Welcome back to another piece in our several thousand volume series, Doktor Paimon’s Leftover Meds. Once a week (or more, if I feel like it) I’m going to hit random on my phone and review the first album to come up in my not-inconsiderable collection of varied music ranging from total crap to beloved crap to things I’m a little bit pissed nobody else has listened to.
The Jesus and Mary Chain
Feedback is the name of the game with The Jesus and Mary Chain’s first release. By “feedback” I don’t mean dirty tone, a hot amp, or sloppy production. This isn’t the fuzz of stoner metal. On Psychocandy, The Jesus and Mary Chain assault you with a wall of abrasive, flensing, overwhelming pop-and-crack that could render livestock barren and make Trent Reznor ask if maybe its all a bit too much. Its everywhere, on everything. The album is downright uncomfortable in headphones at even reasonable volumes.

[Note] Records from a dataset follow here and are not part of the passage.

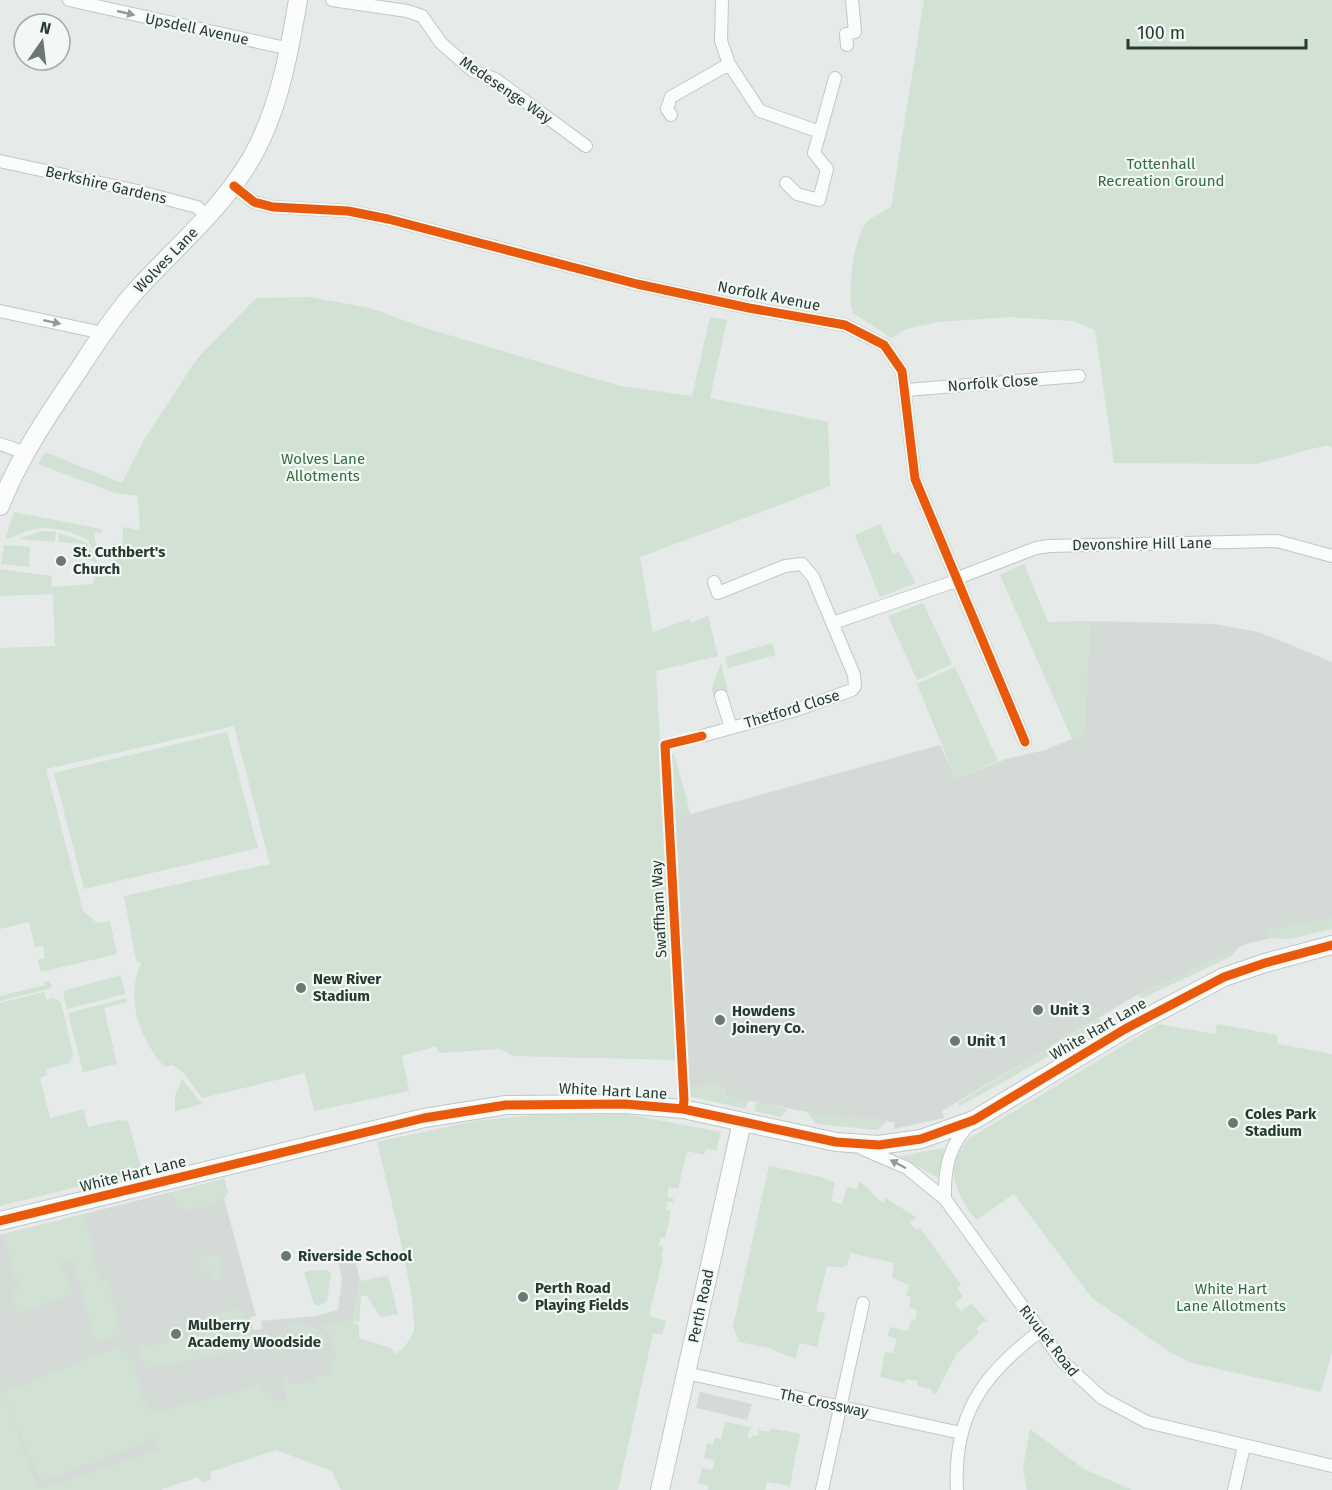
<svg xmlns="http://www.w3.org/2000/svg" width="1332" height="1490" viewBox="0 0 1332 1490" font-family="'Fira Sans',sans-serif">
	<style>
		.built { fill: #d4dbd7 }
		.green { fill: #d1e1d4; fill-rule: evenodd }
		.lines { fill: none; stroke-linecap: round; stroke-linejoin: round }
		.street-casing { stroke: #c3c7c5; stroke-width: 14 }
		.secondary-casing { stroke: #c1c7c5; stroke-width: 20 }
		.street { stroke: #fbfcfc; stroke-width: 12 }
		.secondary { stroke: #fbfcfc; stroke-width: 18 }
		.cycleway-casing { stroke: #f4f8f5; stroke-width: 13 }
		.cycleway { stroke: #e8590c; stroke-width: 9 }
		.oneway { fill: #909c97 }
		.poi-dot { fill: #697872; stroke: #f4f8f5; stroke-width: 2 }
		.labels { text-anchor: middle; stroke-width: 4.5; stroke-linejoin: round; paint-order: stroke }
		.street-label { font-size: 15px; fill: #253b32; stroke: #f4f8f5 }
		.park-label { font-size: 15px; fill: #346d43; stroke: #f4f8f5 }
		.poi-label { font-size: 15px; font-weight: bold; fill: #253b32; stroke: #f4f8f5; text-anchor: start }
	</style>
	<rect width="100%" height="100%" fill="#e6eae8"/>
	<path class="built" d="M1090 621 1214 624 1259 632 1332 662V924L1246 944 1130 999 942 1111 944 1118 894 1129V1122H888V1120L839 1118 725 1096 724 1086 688 1087 673 819 940 745 956 779 1006 759 1045 750 1084 734Z
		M224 1179 228 1192 224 1199 256 1316 250 1317 254 1330 262 1329 261 1321 316 1316 338 1310 342 1278 335 1250 344 1247 346 1253 353 1251 360 1281 353 1321 346 1404 244 1422 41 1489 36 1485 0 1388V1235Z
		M700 1392 752 1404 747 1420 696 1408Z"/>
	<path class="green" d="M924 0H1332V448L1327 445 1256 464 1114 463 1095 330 1073 321 1010 317 938 322 906 329 891 338 853 313C846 297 854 235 867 222 873 216 883 212 891 207Z
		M309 297 370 308 425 328 620 386 692 396 710 317 727 320 710 398 828 422 830 486 640 557 653 632 689 619 691 623 708 616 718 656 656 671 679 1060 513 1056 500 1049 439 1053 436 1046 402 1056 409 1091 314 1111 305 1073 202 1098 184 1073 172 1065 165 1067C140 1041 125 998 141 963L136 960 124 896 270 864 234 726 46 769 83 911 97 923 110 921 117 954 41 972 38 960 45 958 43 946 35 947 29 922 0 929V648L55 646 53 594 0 596V569L52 576 51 587 93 584 94 577 119 575 118 566H114L113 544 123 543V527L140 530 138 496 115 493 38 464 45 452 122 483 145 438 197 359 256 298Z
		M14 512 101 529 102 533H94L98 559 88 540C69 530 48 524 27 531 19 533 14 539 6 538Z
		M880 524 893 554 899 552 916 583 880 597 855 535Z
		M40 531 56 532 55 542 19 539Z
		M59 533 85 542 87 544 98 563 86 559V544L58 542Z
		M4 545 30 547 29 567 1 564Z
		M1024 564 1048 622 1090 621 1084 734 1072 739 1000 575Z
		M923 603 952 664 917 680 888 616Z
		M772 643 776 655 728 668 725 657Z
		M721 663 728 692 713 696 712 688Z
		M955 667 998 761 956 779 917 684Z
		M227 732 258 848 84 889 54 773Z
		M674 754 691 815 673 819 668 755Z
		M1332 918V929L1290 939 1270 938 1266 930Z
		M1239 947 1232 956 1141 999 1139 995Z
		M121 975 125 994 67 1009 63 991Z
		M50 981 52 988 0 1001V996L45 985 44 982Z
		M44 992 47 1000 53 998 61 1002 73 1054 70 1063 46 1069 48 1075 40 1078 50 1118 84 1109 88 1127 119 1120 128 1121 142 1171 0 1206V1003Z
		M126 998 127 1002 104 1008 117 1064 83 1072 68 1013Z
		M1099 1018 1101 1022 1072 1042 1064 1039Z
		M1159 1024 1215 1034 1217 1024 1278 1035 1277 1044 1332 1054V1352L1321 1392 1192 1363 1168 1351 1091 1297 1014 1194 976 1220C955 1193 942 1165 970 1138Z
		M1051 1046 1053 1053 1051 1055 960 1106 958 1103Z
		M182 1079 202 1104 175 1111V1096Z
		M724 1086 725 1096 748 1100 746 1109 689 1096 688 1087Z
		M757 1102 786 1109H788L781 1117 754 1111Z
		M806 1111 839 1118 888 1120 878 1130 816 1124Z
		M626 1114 721 1132 716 1151 706 1149 704 1155 687 1151 678 1189 669 1187 667 1197 674 1199 673 1202 668 1201 666 1209 671 1211 665 1238 661 1237 659 1245 663 1247 661 1257 663 1258 649 1316 666 1321 662 1335 653 1333 618 1490H341L332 1471 276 1450 210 1472 211 1479 202 1483 198 1477 160 1490H0V1388L2 1393 119 1346 135 1363 140 1394 150 1412 153 1413 259 1386 261 1392 271 1390 272 1401 286 1400 284 1376 288 1375 290 1384 315 1381V1376L332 1374 331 1362 336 1361 333 1339 322 1326 343 1321 342 1315 359 1326V1338L391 1348 395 1354C402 1350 410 1341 413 1333 421 1314 384 1171 377 1142L474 1121 535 1115ZM7 1405 42 1482 155 1438 159 1449 41 1489 36 1485Z
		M944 1148 938 1178 900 1156Z
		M769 1166 825 1178 835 1183 831 1201 842 1204 847 1187 857 1189 859 1182C869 1186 873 1197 884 1203L885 1198 916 1217 910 1222 916 1230 920 1228 961 1285 957 1288 963 1296 955 1303 961 1311 971 1304 988 1322H983L976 1329 979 1333 957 1353 936 1393 933 1395 931 1389 917 1386V1381L906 1379 905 1383 880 1377 885 1352 893 1353 897 1339 888 1336 890 1327 908 1331 911 1319 915 1320 917 1310 909 1307 911 1297 906 1296 909 1285 892 1278 894 1263 850 1253 847 1266H843L845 1268 827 1266 816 1311 825 1313 817 1347 799 1343 796 1359 766 1347 739 1342 733 1327Z
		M224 1179 228 1192 224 1199 210 1203 211 1205 187 1211 177 1206 173 1192Z
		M85 1214 99 1283 108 1281 121 1335 95 1342 73 1260 61 1264 72 1293 18 1314 12 1292 21 1290 18 1277H14L4 1234Z
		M220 1253 221 1277 212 1279 210 1270 200 1273 198 1258Z
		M325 1270 331 1272 327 1302 318 1306 314 1304 304 1273 307 1271Z
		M388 1276 398 1314 380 1317 367 1296H361L359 1322 353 1321 360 1281Z
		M242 1308 251 1346 204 1358 144 1368 139 1347 206 1336 204 1317Z
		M300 1324 317 1329 329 1343 285 1346V1352H281L279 1333 282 1332 284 1341 296 1339 295 1328H286V1326Z
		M725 1422 751 1427 747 1437 751 1438 753 1435 757 1436 759 1430 770 1432 771 1428 800 1434 790 1486 767 1482 765 1490H708V1486L698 1483 702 1468 713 1470 714 1460 704 1458 707 1443 713 1445 715 1438 721 1439Z
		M1030 1429 1084 1469 1132 1490H1027L1023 1468Z"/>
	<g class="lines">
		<g class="street-casing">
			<path id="street" d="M69 0 290 49
				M332 0 407 11 422 16 441 43 473 71 495 79 586 146
				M722 0 721 41 729 64 760 111 820 132 814 153 827 169 819 200 797 194 786 183
				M847 45 846 34 855 32 852 0
				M671 115 667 109 671 97 729 64
				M820 132 835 78
				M0 161 133 190 197 207 208 217
				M234 186 254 202 273 207 348 211 388 219 637 284 749 308 845 325 884 345 902 371 915 479 1025 742
				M0 311 103 333
				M906 390 1079 376
				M0 444 26 453
				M955 579 1036 548 1049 546 1277 541 1332 556
				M833 623 956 581
				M721 696 731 728
				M702 736 796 710 852 690 855 686 854 675 813 577 802 564 785 566 718 593 714 582
				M863 1149 907 1168 945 1199 1062 1361 1102 1398 1147 1422 1332 1466
				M945 1199C944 1170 949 1143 971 1123
				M686 1373 961 1433
				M822 1490 863 1303
				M957 1490C953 1416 982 1375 1039 1332
				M1234 1490 1244 1446"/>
		</g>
		<g class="secondary-casing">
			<path id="secondary" d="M0 506C19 457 50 412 80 368 96 343 113 317 133 294 173 249 221 211 252 157 279 109 289 53 298 0
				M0 1221 424 1118 506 1105 625 1104 683 1109 836 1142 879 1145 921 1139 974 1120 1125 1029 1224 977 1265 963 1332 945
				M660 1490 742 1122"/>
		</g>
		<use href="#street" class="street"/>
		<use href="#secondary" class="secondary"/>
		<g class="cycleway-casing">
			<path id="cycleway" d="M234 186 254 202 273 207 348 211 388 219 637 284 749 308 845 325 884 345 902 371 915 479 1025 742
				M683 1109 684 1100 665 745 702 736
				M0 1221 424 1118 506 1105 625 1104 683 1109 836 1142 879 1145 921 1139 974 1120 1125 1029 1224 977 1265 963 1332 945"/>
		</g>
		<use href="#cycleway" class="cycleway"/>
	</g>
	<defs><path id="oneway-solid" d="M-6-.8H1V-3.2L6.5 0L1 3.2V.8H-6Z" transform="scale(1.5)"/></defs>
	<g class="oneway">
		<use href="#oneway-solid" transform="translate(126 13) rotate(13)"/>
		<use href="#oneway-solid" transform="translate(52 322) rotate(12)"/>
		<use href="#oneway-solid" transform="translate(898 1164) rotate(-152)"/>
	</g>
	<g class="poi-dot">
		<circle cx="61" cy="561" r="6"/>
		<circle cx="301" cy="988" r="6"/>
		<circle cx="1038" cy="1010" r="6"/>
		<circle cx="720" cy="1020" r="6"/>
		<circle cx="955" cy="1041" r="6"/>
		<circle cx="1233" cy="1123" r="6"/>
		<circle cx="286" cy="1256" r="6"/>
		<circle cx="523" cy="1297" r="6"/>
		<circle cx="176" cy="1334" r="6"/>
	</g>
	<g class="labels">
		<g class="street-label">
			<text transform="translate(197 29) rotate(12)" y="5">Upsdell Avenue</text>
			<text transform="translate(506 90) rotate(34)" y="5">Medesenge Way</text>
			<text transform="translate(106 185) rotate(13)" y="5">Berkshire Gardens</text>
			<text transform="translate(166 260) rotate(-46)" y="5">Wolves Lane</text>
			<text transform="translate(769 296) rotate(11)" y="5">Norfolk Avenue</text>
			<text transform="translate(993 383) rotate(-4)" y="5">Norfolk Close</text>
			<text transform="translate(1142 544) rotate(-1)" y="5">Devonshire Hill Lane</text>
			<text transform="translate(792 709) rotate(-17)" y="5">Thetford Close</text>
			<text transform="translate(659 909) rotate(-93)" y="5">Swaffham Way</text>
			<text transform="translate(1098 1029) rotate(-30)" y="5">White Hart Lane</text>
			<text transform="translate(613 1091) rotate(3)" y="5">White Hart Lane</text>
			<text transform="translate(133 1174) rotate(-14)" y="5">White Hart Lane</text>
			<text transform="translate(701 1306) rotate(-78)" y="5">Perth Road</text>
			<text transform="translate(1049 1341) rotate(52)" y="5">Rivulet Road</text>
			<text transform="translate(824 1403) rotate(12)" y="5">The Crossway</text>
		</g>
		<g class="park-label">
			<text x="1161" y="169">Tottenhall<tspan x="1161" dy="17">Recreation Ground</tspan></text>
			<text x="323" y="464">Wolves Lane<tspan x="323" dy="17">Allotments</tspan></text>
			<text x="1231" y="1294">White Hart<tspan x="1231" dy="17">Lane Allotments</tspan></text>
		</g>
		<g class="poi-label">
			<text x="73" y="557">St. Cuthbert's<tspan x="73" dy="17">Church</tspan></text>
			<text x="313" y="984">New River<tspan x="313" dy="17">Stadium</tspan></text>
			<text x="1050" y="1015">Unit 3</text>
			<text x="732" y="1016">Howdens<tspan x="732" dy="17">Joinery Co.</tspan></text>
			<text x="967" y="1046">Unit 1</text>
			<text x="1245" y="1119">Coles Park<tspan x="1245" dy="17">Stadium</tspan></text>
			<text x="298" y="1261">Riverside School</text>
			<text x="535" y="1293">Perth Road<tspan x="535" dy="17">Playing Fields</tspan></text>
			<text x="188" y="1330">Mulberry<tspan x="188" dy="17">Academy Woodside</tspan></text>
		</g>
	</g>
	<g transform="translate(42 42) rotate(14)"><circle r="28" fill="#f4f8f5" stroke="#a1aca7" stroke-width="1.5"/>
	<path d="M0-4.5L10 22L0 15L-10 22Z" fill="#697872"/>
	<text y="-9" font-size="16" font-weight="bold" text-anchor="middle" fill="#253b32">N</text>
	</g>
	<path d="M1128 39v9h178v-9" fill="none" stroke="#253b32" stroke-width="3"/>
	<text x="1137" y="39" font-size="18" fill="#253b32" stroke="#f4f8f5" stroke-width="4.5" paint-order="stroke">100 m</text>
</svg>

Oddly enough, The Jesus and Mary Chain push well-constructed 80's guitar pop fare through this aural assault filter. The disparity is revolutionary and challenging enough to remain engaging for the shade over 43 minutes this album takes to run its course, but the end result becomes an album that’s widely considered a classic but which I think would have been better if a bit more discipline had been employed. The problem, to my mind, is that someone in the band was a little ashamed of being too close to a pop act and not confident enough in the power of their work to subvert that aesthetic. The Jesus and Mary Chain are writing good songs and William Reid is pumping out consistently interesting licks underneath the sandpaper, playing with interesting ideas that would be expanded on Darklands, their next release.
Bottom Line:Psychocandy is interesting but The Jesus and Mary Chain got better fast.